キキ そうね。実際私も大学入学以降くらいから滅多にプリクラ撮らなくなったけど、たまに撮るとしたら浴衣着たときとか。イベント性が強いことの表れかなって。

みっぽ そうなってくると余計にアプリを使った自撮りの「自分自身で可愛いを作り上げる」側面って際立ってくるなあとも思う。自由度が高い分やれることも多くて、作品を作るように加工をしていく感じ。

キキ そういう見方では「自撮りは作品」っていう言葉はしっくりくるね。プリクラは撮る過程をメインに楽しむもの。アプリで撮る写真は理想を詰め込んだ作品を作るもの。

みっぽ ね。上にTwitterを引用させてもらったさやぴこと兎凪さやかなんかは、「自撮りは作品」を体現してると思う。

さやぴインタビューより
女子の自撮りは、自分の理想を描いたものであって、自己満なんです。だから実物と自撮りが違おうが、こちとら関係ないんですよ(笑)
「よし、今日も可愛い♪」って思いたいために、自撮りをしてるんです。「実物と違ってごめんね」って感じだけど、私から言えることは、「そんな私も愛してね」っていうことです♪

■大人のためのプリクラ、これからの有限可愛い

みっぽ プリクラの最新機種で「大人のためのプリ」をキャッチコピーにしているAROUND20っていうのが登場したみたいなんだけど、この紹介動画プリクラっぽくなさすぎてびっくりしない?笑

キキ これ最初見たときびっくりした!でもさ、女子高生に人気のYouTuberのkemioとかもPRに起用していたりして、実際には「オトナかわいい」っていうワードに反応する若年層がターゲットだったりもするのかな?ってちょっと思った。

みっぽ 最初の紹介動画もよく見てみると、登場するモデルさんも若干あどけなさの残る顔だったりするね。

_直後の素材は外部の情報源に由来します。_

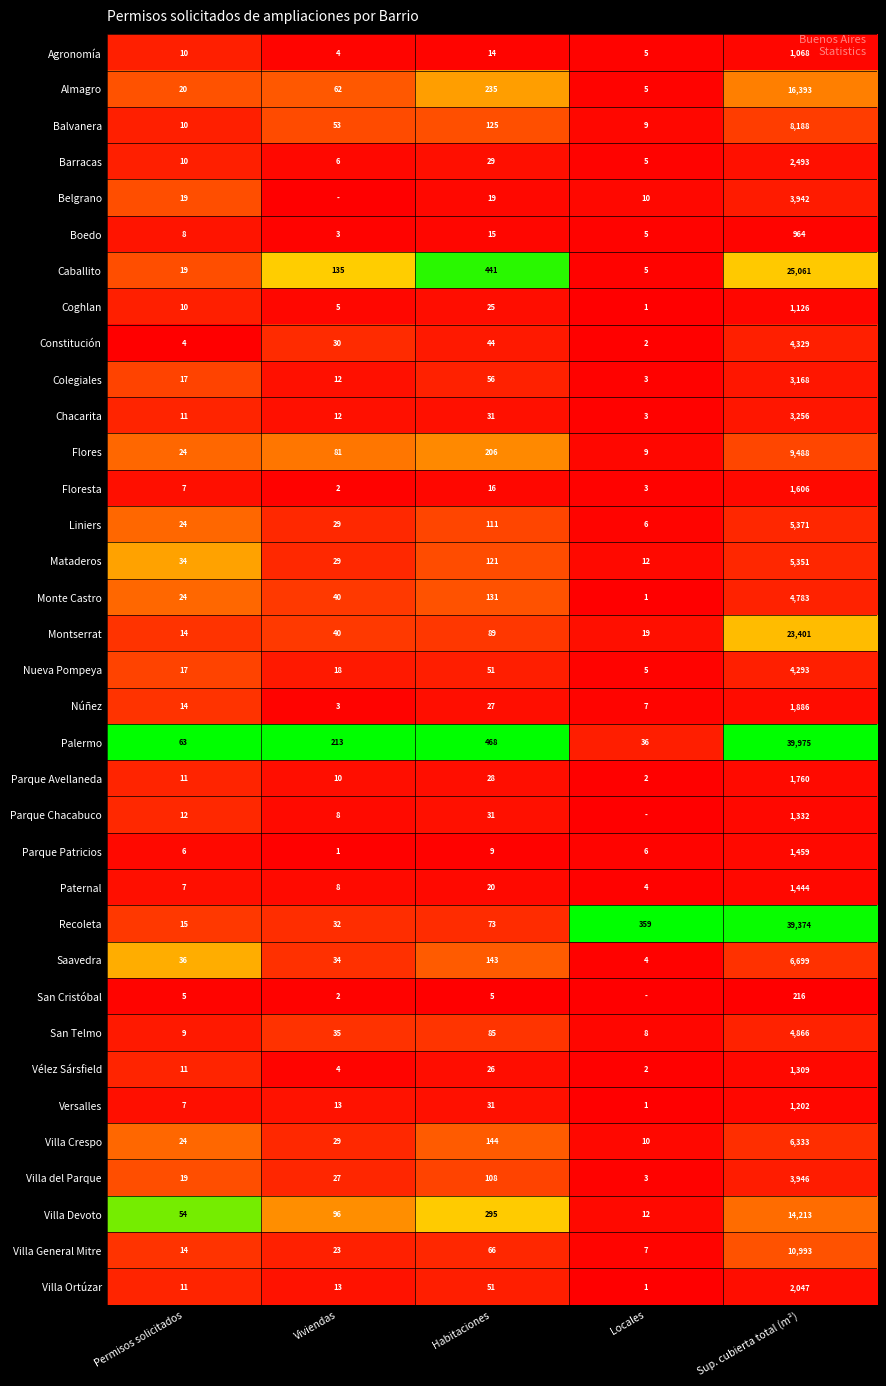

List the labels in order of Parque Avellaneda value, largest first.

Sup. cubierta total (m²), Habitaciones, Permisos solicitados, Viviendas, Locales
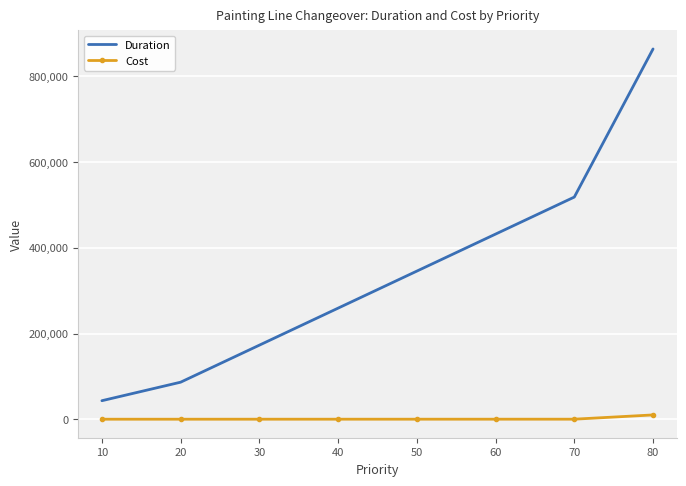

At which category is the sum across all series the highest?

80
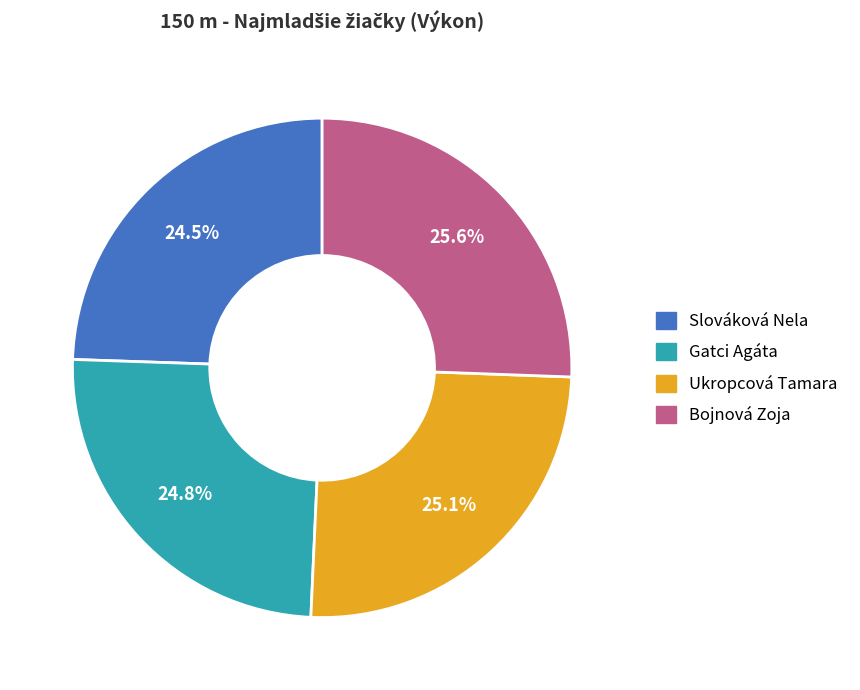

Count the number of slices in the pie.

4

プリクラの機種名がAROUND20でしょ?ハタチ前後、大学卒業のタイミングに合わせたプリクラからの離反防止っていう狙いもあるのかもね。

キキ こういう見せ方をするプリクラが増えて、「プリクラ=子供っぽい」っていうイメージが徐々に払拭されるかもね。

みっぽ プリクラを撮る大人っていうのも定着するかなぁ。

キキ ハロウィンが特にそうだけど、「有限可愛い」ってイベント性があって若者文化感が強かったじゃん?こうやって「大人のプリ」とか「写ルンです」みたいに大人の参加ハードルも下がっていくかもね。